Faire l'hypothèse, de manière spéculative, se pourrait-il que Siddhartha Gautama, par une pratique méditative de haut niveau, élargissant son cortex pré-frontal du cerveau, soit entré par effraction dans «la réalisation perspicace de la façon dont les formes de vie sont gouvernées: ce sont les lois de la nature».

Comme des données fondées sur des preuves doivent être présentées pour cette possibilité, je vais maintenant placer des preuves, quant à ces conclusions, sans aucun doute spéculatives.

On prétend qu'il a réalisé la vérité de la réincarnation, c'est-à-dire la renaissance, le samsara et la douleur. Nous semons et nous récoltons, et la loi karmique promulguera le Samsara pour les éons à venir.

La renaissance rendra compte des différences protéiformes qui existent dans la forme humaine, les circonstances, les talents, les événements de la vie (texte de Narada Mahathera reproduit dans The Island last Poya Day (1er octobre). L'enquête scientifique détaillée de Stevenson1 sur les enfants qui pourraient se souvenir de vies passées, de naissance les marques attribuées à un traumatisme fournissent des preuves anecdotiques.

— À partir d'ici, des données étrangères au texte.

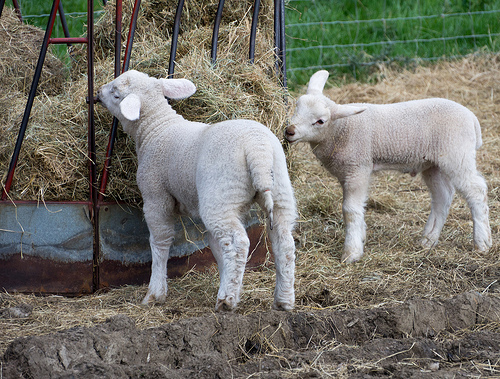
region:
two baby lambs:
[86, 50, 499, 297]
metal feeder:
[32, 6, 315, 268]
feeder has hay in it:
[23, 14, 294, 236]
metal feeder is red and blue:
[45, 12, 331, 285]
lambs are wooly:
[105, 75, 497, 318]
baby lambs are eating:
[71, 72, 497, 330]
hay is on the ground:
[330, 215, 478, 308]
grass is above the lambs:
[294, 12, 481, 52]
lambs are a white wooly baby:
[63, 70, 497, 286]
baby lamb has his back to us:
[93, 48, 329, 312]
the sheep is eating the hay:
[71, 56, 321, 317]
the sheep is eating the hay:
[268, 88, 498, 239]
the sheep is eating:
[248, 83, 497, 263]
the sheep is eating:
[73, 56, 215, 195]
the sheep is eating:
[275, 75, 342, 185]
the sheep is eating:
[228, 55, 353, 201]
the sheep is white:
[87, 38, 314, 316]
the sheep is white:
[262, 60, 495, 302]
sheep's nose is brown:
[288, 112, 305, 156]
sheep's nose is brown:
[277, 108, 314, 161]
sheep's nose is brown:
[277, 109, 337, 184]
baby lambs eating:
[20, 13, 495, 374]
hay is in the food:
[2, 20, 452, 374]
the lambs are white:
[82, 28, 473, 316]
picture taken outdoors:
[88, 83, 478, 377]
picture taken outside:
[35, 43, 477, 347]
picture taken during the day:
[31, 40, 461, 367]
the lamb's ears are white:
[92, 55, 230, 140]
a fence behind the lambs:
[314, 16, 484, 80]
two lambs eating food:
[98, 59, 490, 313]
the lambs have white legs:
[107, 160, 395, 315]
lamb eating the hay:
[283, 78, 487, 263]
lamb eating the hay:
[99, 68, 284, 293]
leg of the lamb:
[207, 226, 250, 318]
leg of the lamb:
[261, 213, 302, 310]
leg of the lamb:
[148, 210, 182, 311]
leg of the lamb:
[328, 183, 361, 265]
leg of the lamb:
[413, 192, 435, 247]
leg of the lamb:
[462, 180, 497, 257]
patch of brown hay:
[368, 261, 395, 287]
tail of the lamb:
[467, 123, 485, 148]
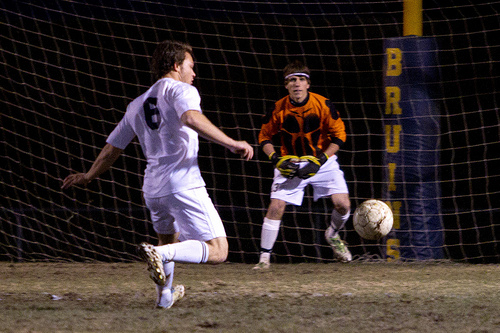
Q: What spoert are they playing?
A: Soccar.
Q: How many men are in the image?
A: Two.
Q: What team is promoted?
A: Bruins.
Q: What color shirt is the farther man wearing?
A: Orange and black.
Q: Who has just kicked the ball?
A: Man in white.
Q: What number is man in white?
A: Six.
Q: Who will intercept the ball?
A: Man in orange.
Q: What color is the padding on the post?
A: Blue.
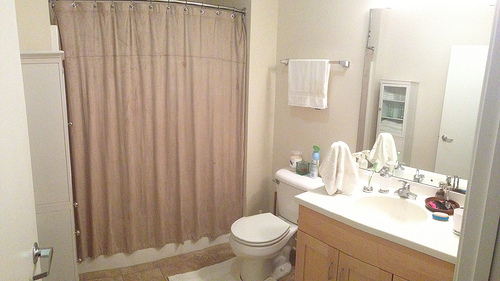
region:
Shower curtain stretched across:
[45, 6, 285, 253]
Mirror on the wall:
[362, 3, 494, 176]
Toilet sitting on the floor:
[217, 188, 297, 270]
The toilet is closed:
[230, 203, 280, 273]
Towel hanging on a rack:
[275, 53, 366, 143]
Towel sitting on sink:
[329, 139, 358, 198]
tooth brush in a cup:
[362, 157, 377, 209]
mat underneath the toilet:
[177, 251, 203, 277]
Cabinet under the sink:
[302, 213, 358, 273]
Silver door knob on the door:
[22, 224, 44, 279]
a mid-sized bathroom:
[14, 3, 489, 261]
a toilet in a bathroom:
[226, 167, 326, 278]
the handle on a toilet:
[268, 175, 284, 187]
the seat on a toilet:
[222, 208, 292, 251]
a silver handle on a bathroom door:
[25, 237, 61, 277]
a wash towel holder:
[278, 53, 353, 75]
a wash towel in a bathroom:
[278, 55, 357, 125]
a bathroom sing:
[367, 172, 431, 244]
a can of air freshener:
[308, 141, 322, 183]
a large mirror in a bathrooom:
[361, 0, 489, 180]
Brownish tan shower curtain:
[42, 4, 263, 256]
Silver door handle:
[23, 230, 65, 279]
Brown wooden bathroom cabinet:
[285, 202, 460, 280]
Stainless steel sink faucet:
[387, 177, 425, 205]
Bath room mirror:
[360, 7, 495, 196]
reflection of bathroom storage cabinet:
[373, 72, 425, 168]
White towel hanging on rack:
[281, 57, 337, 109]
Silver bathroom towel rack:
[274, 50, 354, 72]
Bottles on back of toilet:
[285, 138, 326, 183]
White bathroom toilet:
[224, 173, 339, 276]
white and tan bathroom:
[28, 7, 491, 273]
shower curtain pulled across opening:
[65, 0, 250, 250]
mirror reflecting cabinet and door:
[362, 6, 482, 178]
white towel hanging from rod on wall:
[277, 55, 347, 110]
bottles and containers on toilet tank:
[270, 141, 325, 186]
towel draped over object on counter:
[316, 130, 356, 200]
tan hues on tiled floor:
[101, 250, 216, 275]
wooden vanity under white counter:
[292, 205, 444, 272]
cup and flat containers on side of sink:
[422, 180, 458, 225]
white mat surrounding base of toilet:
[170, 245, 292, 277]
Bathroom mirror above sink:
[353, 5, 499, 196]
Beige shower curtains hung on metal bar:
[53, 0, 249, 261]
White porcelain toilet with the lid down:
[226, 163, 328, 279]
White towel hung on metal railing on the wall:
[276, 54, 353, 111]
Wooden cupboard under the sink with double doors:
[288, 203, 458, 279]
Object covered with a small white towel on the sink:
[315, 138, 363, 199]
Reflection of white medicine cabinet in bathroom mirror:
[371, 74, 423, 169]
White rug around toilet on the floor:
[160, 249, 299, 279]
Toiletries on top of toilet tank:
[288, 142, 323, 180]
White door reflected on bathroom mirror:
[432, 36, 492, 178]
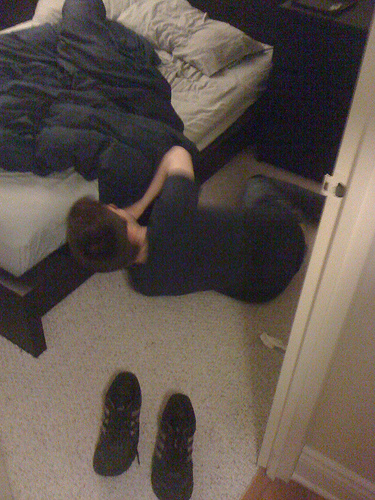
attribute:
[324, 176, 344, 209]
plate — white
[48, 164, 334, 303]
boy — young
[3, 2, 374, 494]
doorway — open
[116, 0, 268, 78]
pillow — light blue, wrinkled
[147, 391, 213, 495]
shoe — dark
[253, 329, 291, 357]
sock — white, grey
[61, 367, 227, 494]
shoes — dark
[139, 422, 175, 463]
stripes — lighter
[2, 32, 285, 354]
bed — platform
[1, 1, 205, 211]
comforter — winter weight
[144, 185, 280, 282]
shirt — dark, short sleeved, tee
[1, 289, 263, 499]
carpet — beige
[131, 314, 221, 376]
flooring — wood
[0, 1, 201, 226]
blanket — dark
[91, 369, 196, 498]
shoes — dark, lighter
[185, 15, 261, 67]
pillowcase — white, wrinkled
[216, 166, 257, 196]
bedroom carpet — light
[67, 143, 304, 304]
man — lying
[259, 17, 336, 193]
night stand — black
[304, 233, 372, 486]
wall — beige, painted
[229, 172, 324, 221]
jeans — blue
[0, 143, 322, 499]
carpet — light colored, berber, thick, white, rough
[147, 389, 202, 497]
shoe — black, adidas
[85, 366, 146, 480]
shoe — black, adidas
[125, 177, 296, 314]
shirt — blue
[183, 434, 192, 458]
stripe — light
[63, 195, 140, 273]
hair — short, brown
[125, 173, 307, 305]
shirt — short sleeve, blue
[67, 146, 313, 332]
boy — laying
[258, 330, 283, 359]
paper — lying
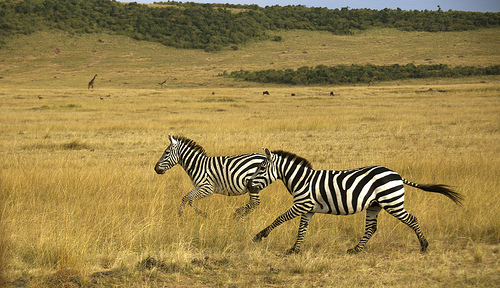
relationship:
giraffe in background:
[86, 70, 98, 92] [4, 29, 495, 93]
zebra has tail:
[247, 148, 464, 262] [403, 176, 463, 207]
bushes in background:
[1, 3, 500, 57] [4, 29, 495, 93]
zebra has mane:
[247, 148, 464, 262] [270, 148, 313, 168]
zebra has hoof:
[247, 148, 464, 262] [252, 233, 263, 243]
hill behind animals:
[1, 1, 500, 47] [263, 90, 338, 106]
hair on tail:
[417, 182, 460, 203] [403, 176, 463, 207]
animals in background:
[263, 90, 338, 106] [4, 29, 495, 93]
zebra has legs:
[247, 148, 464, 262] [259, 212, 429, 253]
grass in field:
[0, 86, 495, 286] [7, 32, 498, 283]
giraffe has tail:
[86, 70, 98, 92] [86, 83, 88, 86]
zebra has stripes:
[247, 148, 464, 262] [300, 170, 378, 209]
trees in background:
[1, 3, 500, 57] [4, 29, 495, 93]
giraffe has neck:
[86, 70, 98, 92] [93, 78, 97, 81]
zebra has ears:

La valeur scientifique de la régression de la vie passée (PLR) par des psychiatres utilisant l'hypnose sur des sujets sélectionnés, Near Death Experiences (NDE) est difficile à évaluer. Par exemple, il a été démontré qu'une diminution du flux sanguin vers le cerveau telle qu'elle est ressentie dans certaines circonstances peut simuler une NDE.

Cela laisse le bouddhiste pratiquant se concentrer sur la méditation pour voir la véracité de la vérité de la renaissance. Cette renaissance est une tristesse, je pense qu'elle peut être réalisée, car la mort dans la plupart des formes de vie, qu'elle soit animale ou insecte, est douloureuse. Selon le bouddhisme, naître sous une forme de vie humaine avec une capacité de prise de décision pré-frontale est une excellente occasion de nier la renaissance et le chagrin. Cette opportunité est la vôtre.